#### DATA EXTRACT

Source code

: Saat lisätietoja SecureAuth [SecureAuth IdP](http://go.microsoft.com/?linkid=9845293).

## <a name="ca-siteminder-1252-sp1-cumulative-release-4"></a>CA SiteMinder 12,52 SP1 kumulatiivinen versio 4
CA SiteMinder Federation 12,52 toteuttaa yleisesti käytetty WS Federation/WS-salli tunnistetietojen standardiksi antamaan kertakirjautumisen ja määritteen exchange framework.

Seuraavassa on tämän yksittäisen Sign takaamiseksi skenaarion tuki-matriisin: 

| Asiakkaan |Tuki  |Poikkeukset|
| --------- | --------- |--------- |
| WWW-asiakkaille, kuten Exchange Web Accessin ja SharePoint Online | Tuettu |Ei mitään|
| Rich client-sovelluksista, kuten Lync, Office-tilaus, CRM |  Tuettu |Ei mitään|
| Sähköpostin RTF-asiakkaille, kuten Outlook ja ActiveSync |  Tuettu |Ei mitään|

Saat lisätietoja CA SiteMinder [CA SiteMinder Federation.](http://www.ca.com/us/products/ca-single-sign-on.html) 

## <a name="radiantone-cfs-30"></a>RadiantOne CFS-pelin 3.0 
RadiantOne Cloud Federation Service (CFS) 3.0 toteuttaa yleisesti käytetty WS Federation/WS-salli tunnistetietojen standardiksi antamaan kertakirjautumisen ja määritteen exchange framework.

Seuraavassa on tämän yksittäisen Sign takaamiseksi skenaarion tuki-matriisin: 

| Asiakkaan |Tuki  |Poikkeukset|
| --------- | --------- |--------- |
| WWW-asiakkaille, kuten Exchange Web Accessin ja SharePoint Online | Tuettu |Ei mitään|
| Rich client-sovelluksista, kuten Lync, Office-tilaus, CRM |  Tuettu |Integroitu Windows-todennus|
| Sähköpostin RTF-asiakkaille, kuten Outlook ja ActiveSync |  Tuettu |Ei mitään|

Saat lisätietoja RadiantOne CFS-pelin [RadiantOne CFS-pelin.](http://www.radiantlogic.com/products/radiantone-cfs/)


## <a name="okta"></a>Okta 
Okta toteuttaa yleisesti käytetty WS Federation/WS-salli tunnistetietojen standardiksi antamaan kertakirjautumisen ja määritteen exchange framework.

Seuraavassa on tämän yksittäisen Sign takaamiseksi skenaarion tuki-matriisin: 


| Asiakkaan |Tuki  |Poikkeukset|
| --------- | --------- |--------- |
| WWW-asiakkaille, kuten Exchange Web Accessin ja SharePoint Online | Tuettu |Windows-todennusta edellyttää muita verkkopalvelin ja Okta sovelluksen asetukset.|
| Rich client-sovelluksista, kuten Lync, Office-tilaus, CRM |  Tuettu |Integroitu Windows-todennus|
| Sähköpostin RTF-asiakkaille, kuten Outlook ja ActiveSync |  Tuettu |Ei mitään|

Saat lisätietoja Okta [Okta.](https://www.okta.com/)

########

Output the line containing "Okta sovelluksen asetukset.|" and each line after it through the close of the entries, unchanged and with no other lines.

### ANSWER SPACE
| WWW-asiakkaille, kuten Exchange Web Accessin ja SharePoint Online | Tuettu |Windows-todennusta edellyttää muita verkkopalvelin ja Okta sovelluksen asetukset.|
| Rich client-sovelluksista, kuten Lync, Office-tilaus, CRM |  Tuettu |Integroitu Windows-todennus|
| Sähköpostin RTF-asiakkaille, kuten Outlook ja ActiveSync |  Tuettu |Ei mitään|

Saat lisätietoja Okta [Okta.](https://www.okta.com/)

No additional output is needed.